Motivation to lifestyle modifications: awareness of healthy diet habits and physical activities (sessions one and two)

The expression ‘healthy lifestyles’ were understood as being physically active, that is, doing sport/exercise, going to the gym regularly, eating vegetables and fruits, fibre-rich and balanced diet:

To avoid sweets such as cookies, to drink water; To eat vegetables, as much as possible; To be physically active at least half an hour every day; To walk often; To reduce weight; You should sleep at least 7 hours; You should eat cooked food; One should not eat fried food; You should drink a lot of water and eat fish; You should eat regularly.

They also expressed awareness of unhealthy lifestyles:

To consume too much red meat; to be obese or overweight; to drink soft drinks; to eat candies; to get stressed.

Physical inactivity was associated with illness and disease:

The reason why I have been physically active is to lose weight; I do not want a stroke or diabetes; Many in my family suffer from diabetes, so, I do not want to suffer from it.

Perceptions, experiences and barriers towards healthier lifestyles (sessions three to five)

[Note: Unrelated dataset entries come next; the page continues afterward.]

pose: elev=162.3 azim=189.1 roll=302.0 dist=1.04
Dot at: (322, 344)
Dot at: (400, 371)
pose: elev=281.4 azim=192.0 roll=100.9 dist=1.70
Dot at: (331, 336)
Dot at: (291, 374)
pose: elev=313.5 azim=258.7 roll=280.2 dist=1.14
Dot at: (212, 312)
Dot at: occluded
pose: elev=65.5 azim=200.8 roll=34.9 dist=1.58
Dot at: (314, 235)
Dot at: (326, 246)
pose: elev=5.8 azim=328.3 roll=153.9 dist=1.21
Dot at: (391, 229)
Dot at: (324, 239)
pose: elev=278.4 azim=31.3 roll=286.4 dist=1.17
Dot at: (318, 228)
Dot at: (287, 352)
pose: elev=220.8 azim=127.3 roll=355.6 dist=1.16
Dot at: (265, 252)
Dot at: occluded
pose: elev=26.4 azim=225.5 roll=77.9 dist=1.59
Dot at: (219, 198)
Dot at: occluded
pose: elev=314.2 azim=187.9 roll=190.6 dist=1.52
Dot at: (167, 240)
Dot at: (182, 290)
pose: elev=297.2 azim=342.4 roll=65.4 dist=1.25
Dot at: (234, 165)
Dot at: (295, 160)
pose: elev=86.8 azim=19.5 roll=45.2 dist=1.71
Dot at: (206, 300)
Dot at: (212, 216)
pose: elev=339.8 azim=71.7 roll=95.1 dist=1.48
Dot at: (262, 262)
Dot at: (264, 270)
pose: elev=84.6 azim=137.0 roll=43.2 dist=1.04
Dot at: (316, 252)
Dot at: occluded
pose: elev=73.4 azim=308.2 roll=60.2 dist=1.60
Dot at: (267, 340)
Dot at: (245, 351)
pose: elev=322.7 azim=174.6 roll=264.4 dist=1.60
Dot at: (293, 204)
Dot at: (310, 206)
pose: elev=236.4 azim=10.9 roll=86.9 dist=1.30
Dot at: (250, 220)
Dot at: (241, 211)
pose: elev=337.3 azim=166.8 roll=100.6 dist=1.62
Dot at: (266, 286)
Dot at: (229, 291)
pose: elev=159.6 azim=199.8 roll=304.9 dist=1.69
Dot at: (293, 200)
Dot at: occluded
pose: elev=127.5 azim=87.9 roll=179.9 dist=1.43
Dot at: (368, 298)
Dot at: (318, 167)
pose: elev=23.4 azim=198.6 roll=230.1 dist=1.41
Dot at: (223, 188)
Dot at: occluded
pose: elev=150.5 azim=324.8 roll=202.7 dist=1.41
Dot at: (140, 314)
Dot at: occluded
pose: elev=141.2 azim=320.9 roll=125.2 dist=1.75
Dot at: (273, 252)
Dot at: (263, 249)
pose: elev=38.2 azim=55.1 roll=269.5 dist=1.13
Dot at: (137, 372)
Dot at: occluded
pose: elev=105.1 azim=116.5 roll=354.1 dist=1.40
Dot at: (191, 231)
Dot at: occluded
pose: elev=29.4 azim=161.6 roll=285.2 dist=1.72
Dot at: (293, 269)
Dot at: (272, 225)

The challenge with regular meals

The participants described that they had difficulties having regular meals such as breakfast, lunch and dinner, often skipping the main meals, and commonly replacing meals with sweets. Among them, it was also common to have a late dinner, that is, at night, sometimes they overate or on the contrary ate almost nothing.

Some participants explained that the reason was because their children ate at school, and when they felt hungry they provided themselves with some snacks or fast food:

I do not usually eat so much lunch, I eat some chocolate when I get tired in the afternoon; I eat when I feel hungry, I do not think so much about what time to eat; I eat many meals often; At home, sometimes I go walking and eat, I have no specific time to eat.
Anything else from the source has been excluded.